Vorrei infine accennare al ruolo privilegiato del CICR nella diplomazia
umanitaria. Dal 1990 l’organizzazione dispone di uno statuto di osservatore
all’Assemblea generale dell’ONU ed anche di statuti di partenariato, di
10 invitato o di osservatore in organizzazioni quali il Consiglio d’Europa,
dell’Organizzazione
degli
Stati
americani,
dell’Unione
Africana,
dell’Organizzazione della Conferenza islamica, della Lega araba e del
Movimento dei Paesi non allineati. Questi statuti che danno accesso alle
assemblee, permettono ai delegati del CICR, al suo Presidente ed a membri
del Comitato di avere accesso alle delegazioni, a diplomatici, alti funzionari
ministri e talvolta Capi di stato in modo più facile che in una visita ufficiale
nella capitale.
La diplomazia del CICR potrà essere discreta o pubblica, con
interventi in riunione o con influenza di corridoio o nella sala di redazione di
comunicati o riunioni.
Il CICR, voglio ripeterlo anche in questo contesto, ha uno statuto
giuridico particolare: non è un’organizzazione non governativa, ne
un’organizzazione intergovernativa. È un’istituzione sui generis: privata, di
diritto svizzero, che ha ricevuto il suo mandato dalla comunità
internazionale degli stati parti alle Convenzioni di Ginevra, ratificate
ormai universalmente. Questo mandato gli dà dunque una personalità
giuridica internazionale funzionale.
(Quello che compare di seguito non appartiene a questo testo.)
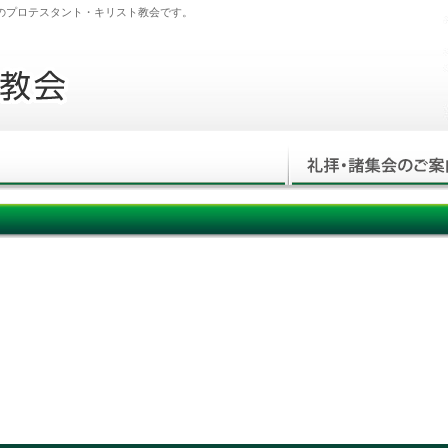
立のプロテスタント・キリスト教会です。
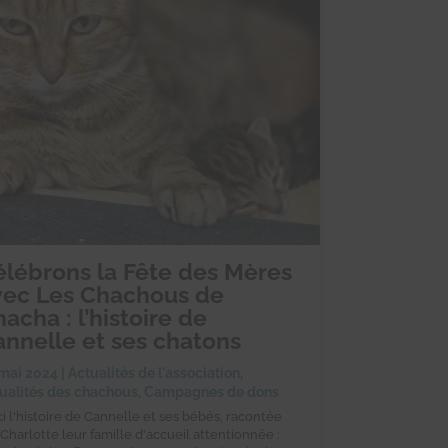
élébrons la Fête des Mères
vec Les Chachous de
acha : l’histoire de
annelle et ses chatons
mai 2024
|
Actualités de l'association
,
ualités des chachous
,
Campagnes de dons
ci l'histoire de Cannelle et ses bébés, racontée
 Charlotte leur famille d'accueil attentionnée :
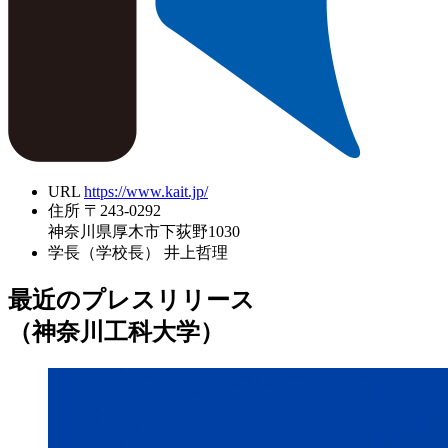
URL
https://www.kait.jp/
住所
〒243-0292
神奈川県厚木市下荻野1030
学長（学校長）
井上哲理
最近のプレスリリース
（神奈川工科大学）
Questo statuto permette al CICR
anche contatti con gruppi armati non statali combattenti, senza avere
conseguenze nel riconoscimento ufficiale di tali entità.
Come vedete, il CICR ha i mezzi giuridici e morali per intervenire nei
conflitti, per brandire l'insegna del diritto internazionale umanitario ovunque la
violenza si manifesti. Ma ha bisogno delle risorse umane e materiali
corrispondenti. Deve cercare l’appoggio dell’opinione pubblica su due piani: a
sostegno sia degli sforzi compiuti dai CICR per far rispettare il diritto
internazionale umanitario, sia per accordargli la sua indipendenza politica.
Questi due elementi sono in stretto rapporto tra loro. Il CICR è il custode di una
tradizione umanitaria storica. Spetta ad esso salvaguardarla, ma anche
metterne in pratica i principi adattandoli continuamente ai ripetuti orrori
d'una violenza totalitaria. Non nova, sed nove!
Responsabilità istituzionale ed individuale di tutti coloro che si
associano agli ideali della Croce Rossa e ne condividono la filosofia.
Responsabilità nei confronti delle vittime e vittime potenziali. Responsabilità
di prevenire e di agire, ma anche di riflettere, che è quanto ho tentato di fare
con voi poiché – come diceva Terenzio- Homo sum: humani nil a me alenium
puto (“sono uomo: niente mi è estraneo di ciò che è umano”).